L'ascension se caractérise par la multitude de cadrages rendus possible par la succession de paysages très différents. D'une perspective sur les conifères de l'adret, l'oeil passe à l'intimité de cascades à peine remarquables par le bruit qu'elles génèrent. Les plus beaux endroits sont cachés, semblant se révéler uniquement à celles et ceux se donnant la peine de glisser quelque peu hors du sentier battu. L'occasion de croquer quelques fraises sauvages préservées de la faune sauvage.

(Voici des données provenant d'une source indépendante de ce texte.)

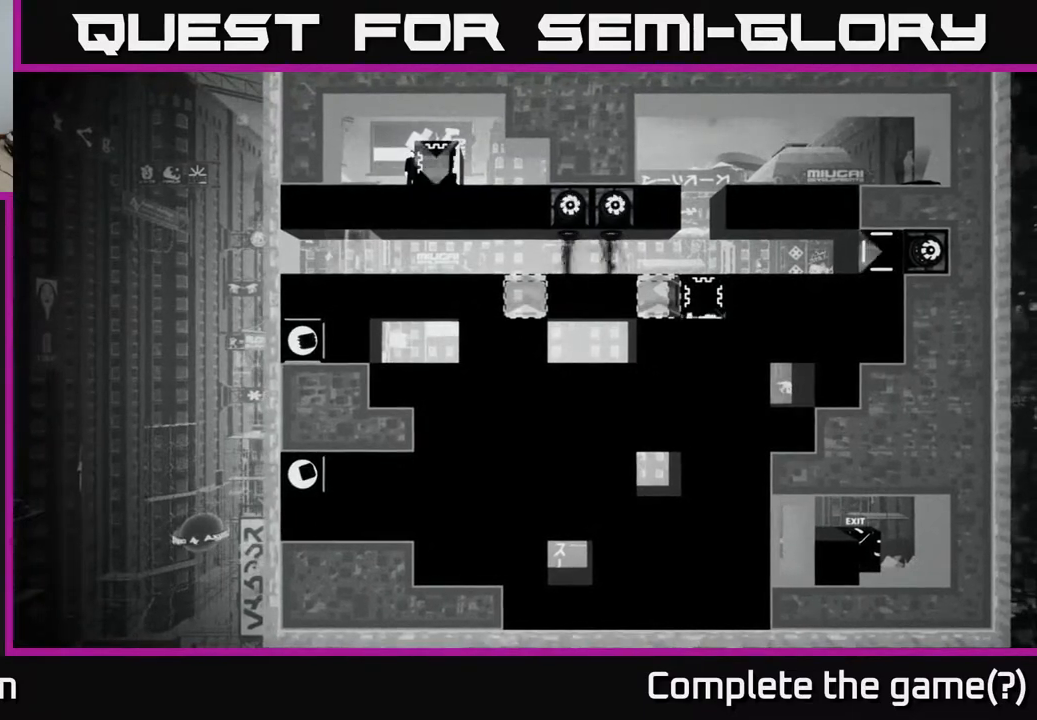
{"buttons": [], "left_stick": "center", "right_stick": "down-right", "events": []}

Les premiers cadrages sont choisis après avoir été pensés préalablement. Les lieux ne sont, en effet, pas inconnus de mes objectifs. Une première escapade, ajournée par un orage comme seule la montagne sait en produire, avait permis le repérage de quelques lieux où les compositions semblaient prometteuses. Il n'y avait plus qu'à se mettre en action alors que la brume ne cessait de jouer avec un soleil qui resta caché une bonne partie de la journée.
Le 1er "spot" repéré était situé en rive gauche du Boréon, peu après le chalet Vidron, avec comme point de mire la cascade de Peïrastrèche. Plusieurs façons d'y accéder peuvent permettre différents cadrages. Ici, l'idée était de ne pas faire de la cascade l'élément central de la prise de vue. Elle devait permettre simplement de souligner que la région, riche en eaux torrentielles, est soumises à des inondations que le relief rend encore plus impressionnantes. Régulièrement, sur le parcours, des implantations de pierre, en travers du sentier mais jamais à la perpendiculaire, révèlent la volonté de l'Homme de canaliser ces flux hydrauliques.

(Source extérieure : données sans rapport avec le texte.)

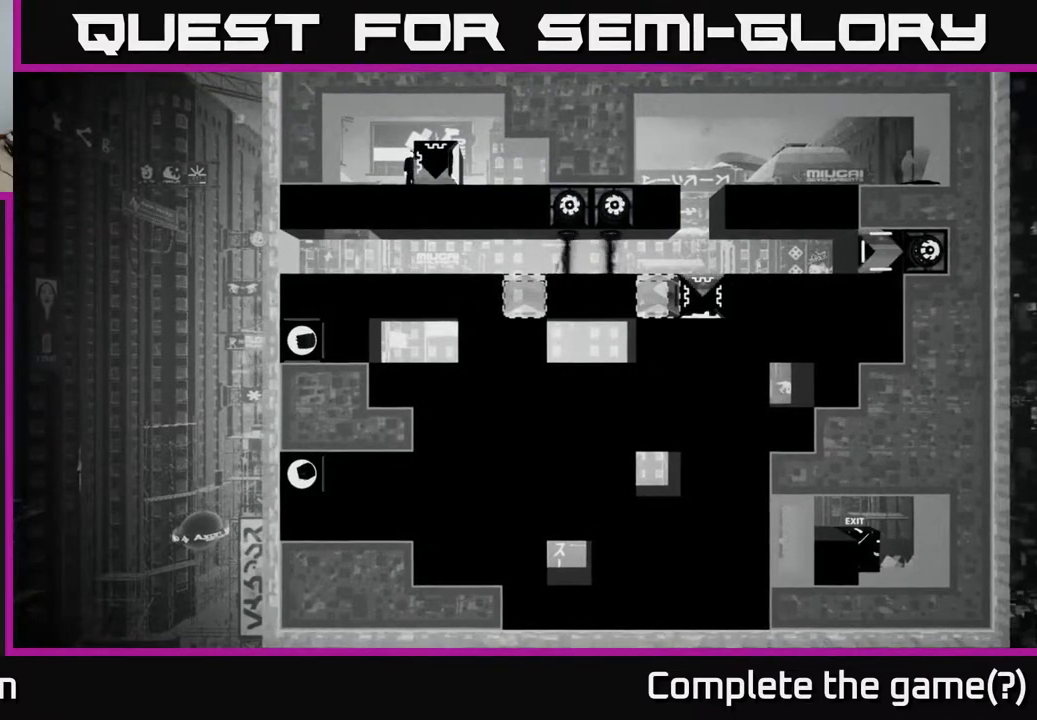
{"buttons": [], "left_stick": "center", "right_stick": "down-right", "events": []}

Au delà de la comparaison entre les deux précédentes photos, mon oeil a cherché à mettre en exergue cette puissance de l'eau, particulièrement visible à Peïrastrèche, où le lit du cours d'eau se ressert en passant sous le pont. En observant attentivement le mouvement de l'eau de surface, un tourbillon apparaît à l'oeil, quand celui -ci ne fige son attention précisément : en regardant dans le vide, la forme tourbillonnaire apparaît plus franche encore.
C'est également dans ce lieu que l'on enjambe pour la première fois le torrent du Boréon. Sa puissance marquée à cet endroit permet de comprendre que Peïrastrèche est le point le plus bas du bassin versant du Boréon et également, par le jeu du relief, son bassin de réception.
Le débit, à cet endroit précis, ne s'accélère plus : l'eau est en roue libre jusque la cascade, là, où elle prend encore plus de vitesse.
Mêlé à des conditions météo très changeantes ce jour là, ce phénomène gagnait en intensité lumineuse au passage des nuages chargés d'eau. Il n'y avait plus qu'à attendre le bon moment pour figer quelques secondes durant le mouvement du temps et de l'eau.
La suite de la balade est le premier casse-patte du parcours : dans cette montée, on appréciera les arbres aux formes que seul le climat peut expliquer : troncs arrondis à leur base par le poids de la neige l'hiver, puis droits comme des -i- pour aller chercher la lumière, rare sous des cimes bien plus hautes d'arbres plus âgés. La Nature livre ici un message qui invite à la contemplation.
Plus loin, de rus en petits torrents, l'eau est omniprésente : le sentier serpente le long du Boréon et s'éclaire de trouées solaires qui révèlent la richesse de la flore et de la faune, quand nos pas ne l'ont pas incité cette dernière à chercher quiétude plus en hauteur encore. Là, le cours d'eau chemine entre les pierres, leur conférant des textures lissées, pleine de douceurs. Peu avant l'ascension du second casse patte, une partie plate fait se rejoindre trois affluents du Boréon (voir à 1:35 de la vidéo) au milieu d'un décor de verdure chatoyant et relaxant. Une pause permet d'apprécier tout ce qui vit et se trame sous nos yeux, dans le silence des feuillages et les épaisseurs de mousse spongieuse.
Le Lac de Trécolpas
Au terme de la marche, le but est atteint : nous ne passerons pas le col du Pas des Ladres (2 448 mètres), passage obligé vers le sanctuaire de la Madone de Fenestre. Ce sera pour une autre fois.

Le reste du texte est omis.